Selain itu, paleoklimatik dari Asia Tenggara adalah lembab selama Miosen Tengah, karena perluasan hutan
hujan luas di sebagian besar wilayah. Aston (1982) terdeteksi Dipterocarpaceae serbuk sari dalam proporsi
tinggi Asia Tenggara Oligosen Akhir (30 25 Ma) dan awal sedimen Miosen. Pada saat itu tanaman induk
diperkirakan telah elemen penting dari vegetasi sangat monsunal, dengan dipterokarpa memancar di hutan
hujan basah setelah 20 Ma. Radiasi dari Dipterocarpaceae di Asia Tenggara terjadi setelah pembukaan Selat
Makassar.

5.Kesimpulan

Studi tentang komposisi biomarker batubara dari Embalut mengungkapkan variasi vertikal dari fraksi
hidrokarbon aromatik. Seskuiterpenoid aromatik seperti cadalene, tetrahydrocadalene dan calamenene
terdeteksi dengan cadalene hadir dalam konsentrasi yang sangat tinggi di sebagian besar sampel. Senyawa ini
merupakan ciri khas dari angiosperma (terutama di resin damar angiosperma). Resin angiosperma damar
dapat dikaitkan dengan kontribusi Dipterocarpaceae, tanaman keluarga biasanya ditemukan di daerah tropis
rawa gambut dataran rendah ombrogenous modern Indonesia. Diterpenoids seperti simonellite dan retene
yang diidentifikasi hanya dalam lima dari sembilan batubara sampel. Namun proporsi yang rendah. Senyawa
ini dianggap berasal dari gymnosperm (konifer) yang memberikan kontribusi terhadap vegetasi batubara
membentuk terutama selama pertengahan dan awal Miosen Akhir. Derivatif Picene mendominasi jauh antara
senyawa pentasiklik dalam fraksi-fraksi hidrokarbon aromatik sampel batubara. Biomarker dalam pecahan
aromatik termasuk triterpenoid polyaromatic berasal dari a dan b-Amirin. Berdasarkan hasil biomarker dalam
hal ini studi, lapisan batubara Embalut berasal dari hutan angiosperma dan hutan konifer campuran
angiosperma (angiosperma dominan). Hasil penyelidikan isotop karbon stabil pada bahan organik (d13C)

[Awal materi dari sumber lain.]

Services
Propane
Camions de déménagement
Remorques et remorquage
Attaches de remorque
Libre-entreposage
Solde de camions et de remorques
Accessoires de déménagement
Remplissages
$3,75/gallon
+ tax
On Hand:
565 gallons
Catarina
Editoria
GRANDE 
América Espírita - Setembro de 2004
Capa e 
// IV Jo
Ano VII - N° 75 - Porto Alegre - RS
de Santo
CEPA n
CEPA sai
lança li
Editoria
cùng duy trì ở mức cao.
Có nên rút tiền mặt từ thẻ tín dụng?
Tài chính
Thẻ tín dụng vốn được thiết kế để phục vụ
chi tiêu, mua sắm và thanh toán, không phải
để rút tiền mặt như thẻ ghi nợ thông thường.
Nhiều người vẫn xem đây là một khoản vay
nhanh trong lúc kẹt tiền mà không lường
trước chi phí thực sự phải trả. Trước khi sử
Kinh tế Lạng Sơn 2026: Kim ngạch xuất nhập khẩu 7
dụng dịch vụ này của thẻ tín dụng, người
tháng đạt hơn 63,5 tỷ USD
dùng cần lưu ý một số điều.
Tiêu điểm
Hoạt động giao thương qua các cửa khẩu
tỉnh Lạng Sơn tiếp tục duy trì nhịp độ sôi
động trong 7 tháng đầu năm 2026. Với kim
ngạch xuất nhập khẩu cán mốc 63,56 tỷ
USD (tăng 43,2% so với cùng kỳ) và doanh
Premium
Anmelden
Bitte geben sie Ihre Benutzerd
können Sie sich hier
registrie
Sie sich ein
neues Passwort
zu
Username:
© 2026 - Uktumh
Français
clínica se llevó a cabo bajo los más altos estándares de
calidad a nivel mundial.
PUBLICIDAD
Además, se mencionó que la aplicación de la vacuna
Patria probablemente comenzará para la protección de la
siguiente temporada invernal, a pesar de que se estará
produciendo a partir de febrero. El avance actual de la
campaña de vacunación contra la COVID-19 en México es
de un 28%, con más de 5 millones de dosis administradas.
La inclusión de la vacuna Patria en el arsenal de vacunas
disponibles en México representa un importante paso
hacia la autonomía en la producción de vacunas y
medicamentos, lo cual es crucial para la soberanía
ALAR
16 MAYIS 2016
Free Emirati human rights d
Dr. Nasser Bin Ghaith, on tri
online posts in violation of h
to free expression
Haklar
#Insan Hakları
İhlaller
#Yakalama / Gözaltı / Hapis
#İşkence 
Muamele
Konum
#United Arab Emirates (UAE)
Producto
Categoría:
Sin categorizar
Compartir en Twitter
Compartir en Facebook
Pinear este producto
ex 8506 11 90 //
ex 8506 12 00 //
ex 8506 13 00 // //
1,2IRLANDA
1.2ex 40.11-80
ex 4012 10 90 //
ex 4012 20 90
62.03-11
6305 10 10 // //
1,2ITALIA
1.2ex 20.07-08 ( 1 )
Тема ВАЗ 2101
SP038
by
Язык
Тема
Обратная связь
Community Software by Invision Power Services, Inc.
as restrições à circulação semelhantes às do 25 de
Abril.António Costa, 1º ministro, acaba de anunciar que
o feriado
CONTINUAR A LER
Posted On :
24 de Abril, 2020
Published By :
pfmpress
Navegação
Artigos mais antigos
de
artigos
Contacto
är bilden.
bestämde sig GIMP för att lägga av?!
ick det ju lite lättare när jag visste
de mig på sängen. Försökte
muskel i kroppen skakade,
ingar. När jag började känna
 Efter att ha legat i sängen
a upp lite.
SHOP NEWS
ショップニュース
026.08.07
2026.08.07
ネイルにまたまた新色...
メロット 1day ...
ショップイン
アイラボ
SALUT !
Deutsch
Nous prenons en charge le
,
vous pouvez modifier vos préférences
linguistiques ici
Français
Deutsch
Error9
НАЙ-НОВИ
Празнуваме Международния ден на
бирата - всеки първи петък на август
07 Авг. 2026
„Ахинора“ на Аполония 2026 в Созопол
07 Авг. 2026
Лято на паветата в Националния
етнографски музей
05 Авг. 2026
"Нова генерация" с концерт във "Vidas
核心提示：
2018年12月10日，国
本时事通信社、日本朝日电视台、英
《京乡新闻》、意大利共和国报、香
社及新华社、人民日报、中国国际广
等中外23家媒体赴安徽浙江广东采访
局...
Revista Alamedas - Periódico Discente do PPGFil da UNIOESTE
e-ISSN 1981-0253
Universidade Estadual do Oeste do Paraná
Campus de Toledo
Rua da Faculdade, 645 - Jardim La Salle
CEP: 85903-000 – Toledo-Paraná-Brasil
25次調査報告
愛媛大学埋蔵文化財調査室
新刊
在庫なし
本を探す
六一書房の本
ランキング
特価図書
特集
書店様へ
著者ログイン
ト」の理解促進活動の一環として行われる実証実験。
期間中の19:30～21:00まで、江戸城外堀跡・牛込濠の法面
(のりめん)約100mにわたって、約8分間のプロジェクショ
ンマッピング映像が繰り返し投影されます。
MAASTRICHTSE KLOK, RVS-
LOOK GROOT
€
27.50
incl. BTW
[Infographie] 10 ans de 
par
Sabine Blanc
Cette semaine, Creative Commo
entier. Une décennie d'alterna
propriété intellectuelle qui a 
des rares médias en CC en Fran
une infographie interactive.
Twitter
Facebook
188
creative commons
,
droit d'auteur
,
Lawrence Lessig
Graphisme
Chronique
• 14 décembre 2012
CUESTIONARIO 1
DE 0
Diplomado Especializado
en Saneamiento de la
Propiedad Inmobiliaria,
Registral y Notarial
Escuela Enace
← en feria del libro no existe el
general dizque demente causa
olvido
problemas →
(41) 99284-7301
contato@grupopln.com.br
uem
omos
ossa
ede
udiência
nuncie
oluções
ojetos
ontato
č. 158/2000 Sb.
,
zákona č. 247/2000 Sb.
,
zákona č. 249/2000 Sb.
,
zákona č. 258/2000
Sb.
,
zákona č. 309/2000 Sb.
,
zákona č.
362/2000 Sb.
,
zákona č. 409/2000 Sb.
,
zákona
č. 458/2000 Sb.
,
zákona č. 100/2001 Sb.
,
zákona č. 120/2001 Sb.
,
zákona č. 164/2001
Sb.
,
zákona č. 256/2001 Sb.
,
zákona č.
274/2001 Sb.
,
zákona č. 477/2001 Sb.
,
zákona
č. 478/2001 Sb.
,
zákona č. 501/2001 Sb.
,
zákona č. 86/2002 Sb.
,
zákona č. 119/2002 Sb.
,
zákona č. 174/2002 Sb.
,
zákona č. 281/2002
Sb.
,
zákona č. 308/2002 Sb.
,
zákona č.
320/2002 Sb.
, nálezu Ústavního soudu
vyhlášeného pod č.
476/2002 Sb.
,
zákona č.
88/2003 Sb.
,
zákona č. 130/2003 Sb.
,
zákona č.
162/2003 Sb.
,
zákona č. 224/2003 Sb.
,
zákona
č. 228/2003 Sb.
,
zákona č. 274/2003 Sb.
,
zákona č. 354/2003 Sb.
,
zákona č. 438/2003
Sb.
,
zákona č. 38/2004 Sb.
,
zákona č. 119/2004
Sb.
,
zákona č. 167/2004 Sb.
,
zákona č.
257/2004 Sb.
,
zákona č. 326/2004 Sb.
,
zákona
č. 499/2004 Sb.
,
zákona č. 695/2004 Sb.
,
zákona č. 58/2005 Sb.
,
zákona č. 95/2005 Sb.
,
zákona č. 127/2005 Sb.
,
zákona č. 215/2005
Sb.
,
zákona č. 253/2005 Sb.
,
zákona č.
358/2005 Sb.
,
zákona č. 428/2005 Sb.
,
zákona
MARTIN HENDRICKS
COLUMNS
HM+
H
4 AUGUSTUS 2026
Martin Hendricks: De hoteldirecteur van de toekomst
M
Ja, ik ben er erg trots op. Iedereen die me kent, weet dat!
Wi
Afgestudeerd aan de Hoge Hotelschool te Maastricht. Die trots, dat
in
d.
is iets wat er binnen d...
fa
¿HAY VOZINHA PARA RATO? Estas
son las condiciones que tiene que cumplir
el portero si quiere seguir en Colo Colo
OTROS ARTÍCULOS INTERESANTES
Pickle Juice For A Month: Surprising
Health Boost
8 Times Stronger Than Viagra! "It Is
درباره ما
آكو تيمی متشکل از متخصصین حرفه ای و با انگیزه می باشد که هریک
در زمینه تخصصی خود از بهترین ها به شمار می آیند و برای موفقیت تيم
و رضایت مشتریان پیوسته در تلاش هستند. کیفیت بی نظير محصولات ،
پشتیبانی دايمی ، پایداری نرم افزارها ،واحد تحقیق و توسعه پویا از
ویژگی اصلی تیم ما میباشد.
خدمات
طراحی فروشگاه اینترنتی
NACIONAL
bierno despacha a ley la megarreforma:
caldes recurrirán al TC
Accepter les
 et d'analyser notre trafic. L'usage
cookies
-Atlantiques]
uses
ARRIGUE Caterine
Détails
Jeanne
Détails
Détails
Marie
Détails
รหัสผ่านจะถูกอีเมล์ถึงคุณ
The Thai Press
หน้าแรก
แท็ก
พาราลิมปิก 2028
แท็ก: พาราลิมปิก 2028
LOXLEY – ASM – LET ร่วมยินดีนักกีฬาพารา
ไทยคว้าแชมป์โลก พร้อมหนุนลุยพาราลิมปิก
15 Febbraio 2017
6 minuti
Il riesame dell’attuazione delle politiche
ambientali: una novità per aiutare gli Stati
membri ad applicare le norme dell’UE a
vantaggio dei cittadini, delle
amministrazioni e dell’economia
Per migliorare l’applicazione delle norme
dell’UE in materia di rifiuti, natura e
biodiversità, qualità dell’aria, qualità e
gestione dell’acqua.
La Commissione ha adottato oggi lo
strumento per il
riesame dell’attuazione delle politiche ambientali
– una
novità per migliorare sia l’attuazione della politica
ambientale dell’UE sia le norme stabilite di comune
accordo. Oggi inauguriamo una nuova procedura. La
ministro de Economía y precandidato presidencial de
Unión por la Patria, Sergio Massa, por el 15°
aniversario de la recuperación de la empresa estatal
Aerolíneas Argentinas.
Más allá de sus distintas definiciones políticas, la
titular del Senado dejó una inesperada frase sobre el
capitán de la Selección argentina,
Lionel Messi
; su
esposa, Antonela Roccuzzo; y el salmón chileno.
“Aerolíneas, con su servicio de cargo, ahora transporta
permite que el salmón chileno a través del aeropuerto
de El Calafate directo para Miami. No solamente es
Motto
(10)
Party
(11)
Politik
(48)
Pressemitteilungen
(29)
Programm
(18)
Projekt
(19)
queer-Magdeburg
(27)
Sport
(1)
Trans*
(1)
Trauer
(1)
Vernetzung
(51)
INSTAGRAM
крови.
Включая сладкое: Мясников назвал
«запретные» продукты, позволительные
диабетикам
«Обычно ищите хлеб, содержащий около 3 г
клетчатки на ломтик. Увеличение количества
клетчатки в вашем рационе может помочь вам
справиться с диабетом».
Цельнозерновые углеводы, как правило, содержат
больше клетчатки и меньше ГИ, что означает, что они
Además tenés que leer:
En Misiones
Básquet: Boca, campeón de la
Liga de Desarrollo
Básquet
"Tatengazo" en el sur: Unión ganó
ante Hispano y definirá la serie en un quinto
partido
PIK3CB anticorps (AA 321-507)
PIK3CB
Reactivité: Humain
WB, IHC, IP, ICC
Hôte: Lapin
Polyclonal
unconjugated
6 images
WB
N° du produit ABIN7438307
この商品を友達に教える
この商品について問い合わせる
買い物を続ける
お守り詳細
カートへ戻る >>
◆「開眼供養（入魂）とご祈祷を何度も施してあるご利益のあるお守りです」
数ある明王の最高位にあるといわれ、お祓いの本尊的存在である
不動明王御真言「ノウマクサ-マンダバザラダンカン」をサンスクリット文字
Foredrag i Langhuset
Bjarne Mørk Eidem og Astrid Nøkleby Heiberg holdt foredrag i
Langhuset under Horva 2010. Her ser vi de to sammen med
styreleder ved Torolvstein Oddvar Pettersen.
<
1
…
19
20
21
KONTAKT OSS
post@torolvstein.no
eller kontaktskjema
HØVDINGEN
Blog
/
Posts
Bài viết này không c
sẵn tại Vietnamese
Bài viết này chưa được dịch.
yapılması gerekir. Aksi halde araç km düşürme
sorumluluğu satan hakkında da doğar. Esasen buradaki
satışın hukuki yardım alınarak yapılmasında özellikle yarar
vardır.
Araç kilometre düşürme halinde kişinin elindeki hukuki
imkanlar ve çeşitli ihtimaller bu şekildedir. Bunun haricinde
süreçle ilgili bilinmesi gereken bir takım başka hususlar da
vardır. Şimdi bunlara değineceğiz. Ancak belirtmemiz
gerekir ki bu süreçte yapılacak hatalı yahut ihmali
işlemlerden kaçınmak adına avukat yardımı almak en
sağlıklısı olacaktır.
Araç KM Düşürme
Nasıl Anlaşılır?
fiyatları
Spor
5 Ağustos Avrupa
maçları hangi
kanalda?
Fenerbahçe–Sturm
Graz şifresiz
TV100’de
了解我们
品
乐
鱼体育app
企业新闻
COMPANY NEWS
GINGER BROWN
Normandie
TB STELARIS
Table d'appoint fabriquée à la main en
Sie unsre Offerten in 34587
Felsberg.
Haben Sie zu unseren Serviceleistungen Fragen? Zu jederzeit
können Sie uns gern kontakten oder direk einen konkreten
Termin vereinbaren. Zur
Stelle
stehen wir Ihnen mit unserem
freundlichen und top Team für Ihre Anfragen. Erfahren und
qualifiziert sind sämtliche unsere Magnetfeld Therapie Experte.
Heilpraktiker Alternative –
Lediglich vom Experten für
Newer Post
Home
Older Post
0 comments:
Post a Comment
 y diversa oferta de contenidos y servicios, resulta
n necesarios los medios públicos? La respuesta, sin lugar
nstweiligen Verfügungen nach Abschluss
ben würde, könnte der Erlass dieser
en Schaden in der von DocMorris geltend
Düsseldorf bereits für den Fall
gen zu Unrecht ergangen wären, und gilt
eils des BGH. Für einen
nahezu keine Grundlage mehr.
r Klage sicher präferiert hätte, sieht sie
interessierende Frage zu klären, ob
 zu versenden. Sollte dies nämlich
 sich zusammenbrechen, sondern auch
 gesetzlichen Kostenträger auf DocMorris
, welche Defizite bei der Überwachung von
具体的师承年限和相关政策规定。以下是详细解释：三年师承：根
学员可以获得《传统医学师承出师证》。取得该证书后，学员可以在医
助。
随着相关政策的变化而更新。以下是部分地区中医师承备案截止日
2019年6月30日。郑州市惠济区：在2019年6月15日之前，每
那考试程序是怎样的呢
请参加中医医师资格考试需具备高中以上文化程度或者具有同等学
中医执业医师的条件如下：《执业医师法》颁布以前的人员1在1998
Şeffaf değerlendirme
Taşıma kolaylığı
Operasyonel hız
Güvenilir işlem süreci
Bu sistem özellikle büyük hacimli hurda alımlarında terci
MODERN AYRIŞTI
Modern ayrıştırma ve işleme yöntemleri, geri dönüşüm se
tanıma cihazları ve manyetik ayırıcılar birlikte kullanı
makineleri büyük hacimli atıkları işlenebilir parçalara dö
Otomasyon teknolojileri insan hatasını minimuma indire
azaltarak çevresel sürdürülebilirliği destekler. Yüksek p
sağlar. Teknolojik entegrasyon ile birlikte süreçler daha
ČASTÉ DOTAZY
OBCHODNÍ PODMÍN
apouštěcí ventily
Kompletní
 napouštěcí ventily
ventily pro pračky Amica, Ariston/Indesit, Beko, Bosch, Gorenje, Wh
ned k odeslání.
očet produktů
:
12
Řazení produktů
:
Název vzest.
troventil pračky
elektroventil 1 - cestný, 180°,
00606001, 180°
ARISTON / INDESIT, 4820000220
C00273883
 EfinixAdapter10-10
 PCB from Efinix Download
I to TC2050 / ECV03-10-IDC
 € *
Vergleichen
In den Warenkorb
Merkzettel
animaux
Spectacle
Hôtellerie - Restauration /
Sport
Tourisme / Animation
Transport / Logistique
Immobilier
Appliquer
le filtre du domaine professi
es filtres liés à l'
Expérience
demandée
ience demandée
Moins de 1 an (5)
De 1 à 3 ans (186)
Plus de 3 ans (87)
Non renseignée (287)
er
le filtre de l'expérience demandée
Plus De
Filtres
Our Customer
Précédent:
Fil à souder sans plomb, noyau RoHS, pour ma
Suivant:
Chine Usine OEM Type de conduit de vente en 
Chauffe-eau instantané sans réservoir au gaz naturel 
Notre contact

dalam batubara Embalut konsisten dengan mereka taksonomi klasifikasi sebagai angiosperma berasal (nilai
d13C antara 27.0 dan 28.0 ). Rasio konsentrasi di - / (di- + triterp- enoids) dalam ekstrak batubara dari
Miosen Tengah dan awal Miosen Akhir yang lebih tinggi dibandingkan dengan rasio yang diperoleh dari lapisan
batubara dari bagian atas pro fi le mewakili urutan Miosen akhir. Kehadiran konifer dalam sampel batubara
Embalut mungkin akibat iklim yang sejuk selama akumulasi gambut di Cekungan Kutai.